WHAT YOU ARE ASKED TO DO:
Answer these from the text on automated rsync backups, one per line:
1. In what city is Acorn Hosting located?
2. In what month and year did one of Acorn's upstream providers remove the computers holding the site?
3. What operating system do the home systems run?

TEXT EXCERPT:

Borkware.com is hosted at Acorn Hosting, a group located in Seattle that provides reasonably-priced hosting that caters to the AOLserver and OpenACS developer crowd (of which I'm one. Borkware.com is based on OpenACS). Since Acorn Hosting is aimed at the developer, part of the Acorn Hosting terms of service is that backups are the responsibility of the customer. The backup process I was using was pretty manual, involving logging in, running a script to collect the data, then scp it down to a local machine to archive to a tape or CD.

In December of 2003, one of Acorn's upstream providers decided to suddenly flake out, close up shop, and remove the physical computers that contained this site (and others) from the data centers, leaving us needing to move to a new server and restore from backups, which unfortunately were a couple of months old. Luckily the Acorn Hosting crew moved heaven and earth and got us back up and running with recent data, and I am thankful for them expending the effort to do that.

After nearly averting disaster, it was time to figure out a reliable and automated backup strategy. A wise friend pointed me to rsync, a remote file synchronization tool, as well as a page on easy automated snapshot-style backups with Linux and rsync. And it did look pretty easy.

What follows here is how I have things set up between the website computer (running a flavor of Linux) and my home systems (Mac OS X), but the techniques should be applicable to any unix system. This is just a simple "synchronize directories across two machines" kind of setup, not the more complicated snapshot backups referenced in the above link. What I end up with is a picture of the disk contents (as of 4 in the morning) saved to my home computer, which I can then archive to tape or a CD.

The General Idea

rsync keeps two directory trees synchronized by sending the differences between files across the network. This means that the initial synchronization will pull all of the data down but subsequent synchronizations will only send across the changes that have been made. Very little information is transferred if the majority of the data is unchanged, as it is with my websites. This is perfect for satisfying both doing backups and for not exceeding my bandwidth quota, which I would do if I moved all the files across the network every time.

Most files, like the website pageroots, can be rsynced "in-place", meaning rsync will just pull down the files from where they sit. There is other data that is not as easily accessed, such as database contents (which need to be exported first), and some privileged configuration files that have to be read as root. This data will need to put into a different form before being downloaded.

DATA PROVIDED:
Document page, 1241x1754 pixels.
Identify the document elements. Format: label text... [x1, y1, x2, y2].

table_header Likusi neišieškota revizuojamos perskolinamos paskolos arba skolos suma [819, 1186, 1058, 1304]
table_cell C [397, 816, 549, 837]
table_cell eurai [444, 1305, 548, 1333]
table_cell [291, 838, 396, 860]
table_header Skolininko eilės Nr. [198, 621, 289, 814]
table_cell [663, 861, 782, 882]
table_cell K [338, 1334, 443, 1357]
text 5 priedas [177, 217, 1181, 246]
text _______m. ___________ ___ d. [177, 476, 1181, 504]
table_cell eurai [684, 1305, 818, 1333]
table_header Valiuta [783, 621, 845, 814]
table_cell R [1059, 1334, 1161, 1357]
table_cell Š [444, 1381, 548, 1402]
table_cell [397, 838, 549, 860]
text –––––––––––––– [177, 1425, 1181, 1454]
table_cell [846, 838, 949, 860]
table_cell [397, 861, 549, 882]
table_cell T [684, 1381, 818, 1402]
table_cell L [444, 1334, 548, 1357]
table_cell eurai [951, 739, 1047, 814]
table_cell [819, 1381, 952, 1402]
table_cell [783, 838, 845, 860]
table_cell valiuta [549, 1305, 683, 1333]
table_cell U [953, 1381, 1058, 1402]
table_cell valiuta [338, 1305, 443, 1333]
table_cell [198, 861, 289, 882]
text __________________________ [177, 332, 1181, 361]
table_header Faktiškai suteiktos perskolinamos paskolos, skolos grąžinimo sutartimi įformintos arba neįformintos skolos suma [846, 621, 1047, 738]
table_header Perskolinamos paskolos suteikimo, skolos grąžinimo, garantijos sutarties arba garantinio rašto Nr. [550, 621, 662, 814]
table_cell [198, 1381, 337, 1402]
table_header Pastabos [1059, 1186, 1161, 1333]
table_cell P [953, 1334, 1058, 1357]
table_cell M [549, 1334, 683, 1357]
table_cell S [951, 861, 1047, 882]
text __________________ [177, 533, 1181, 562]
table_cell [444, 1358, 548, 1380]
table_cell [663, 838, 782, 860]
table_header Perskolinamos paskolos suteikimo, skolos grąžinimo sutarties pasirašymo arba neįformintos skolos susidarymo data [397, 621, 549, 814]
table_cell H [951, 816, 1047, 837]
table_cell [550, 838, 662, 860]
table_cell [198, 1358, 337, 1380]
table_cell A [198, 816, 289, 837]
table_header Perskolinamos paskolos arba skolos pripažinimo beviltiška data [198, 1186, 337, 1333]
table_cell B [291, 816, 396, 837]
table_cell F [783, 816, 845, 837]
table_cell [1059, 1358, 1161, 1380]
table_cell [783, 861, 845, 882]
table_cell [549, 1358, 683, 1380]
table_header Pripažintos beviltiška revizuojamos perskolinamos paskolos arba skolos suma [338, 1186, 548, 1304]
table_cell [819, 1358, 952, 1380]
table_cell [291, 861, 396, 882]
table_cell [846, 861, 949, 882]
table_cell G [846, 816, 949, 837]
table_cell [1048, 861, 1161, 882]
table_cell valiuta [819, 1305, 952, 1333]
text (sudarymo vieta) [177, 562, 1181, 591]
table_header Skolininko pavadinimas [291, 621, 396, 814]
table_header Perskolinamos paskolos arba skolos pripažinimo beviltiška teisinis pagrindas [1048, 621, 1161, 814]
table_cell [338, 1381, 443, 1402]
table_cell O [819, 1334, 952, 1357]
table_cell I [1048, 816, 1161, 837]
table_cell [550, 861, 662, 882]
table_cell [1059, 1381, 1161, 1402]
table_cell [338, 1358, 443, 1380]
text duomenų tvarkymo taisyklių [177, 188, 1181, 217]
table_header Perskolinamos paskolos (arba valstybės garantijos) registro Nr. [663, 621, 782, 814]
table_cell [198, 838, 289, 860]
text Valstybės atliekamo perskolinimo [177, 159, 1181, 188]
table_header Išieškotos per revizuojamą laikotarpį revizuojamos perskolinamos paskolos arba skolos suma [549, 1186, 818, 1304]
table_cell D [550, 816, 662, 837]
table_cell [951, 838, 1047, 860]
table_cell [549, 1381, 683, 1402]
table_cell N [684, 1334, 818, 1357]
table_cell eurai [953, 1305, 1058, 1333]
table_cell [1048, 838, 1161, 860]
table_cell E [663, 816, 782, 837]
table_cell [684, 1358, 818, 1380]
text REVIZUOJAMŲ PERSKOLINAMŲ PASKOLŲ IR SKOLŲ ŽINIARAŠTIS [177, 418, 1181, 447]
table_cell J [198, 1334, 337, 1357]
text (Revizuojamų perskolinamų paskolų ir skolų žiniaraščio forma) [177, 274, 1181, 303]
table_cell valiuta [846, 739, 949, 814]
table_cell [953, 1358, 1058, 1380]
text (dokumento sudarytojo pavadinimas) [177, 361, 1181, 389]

TASK RESULT:
1. Seattle
2. December 2003
3. Mac OS X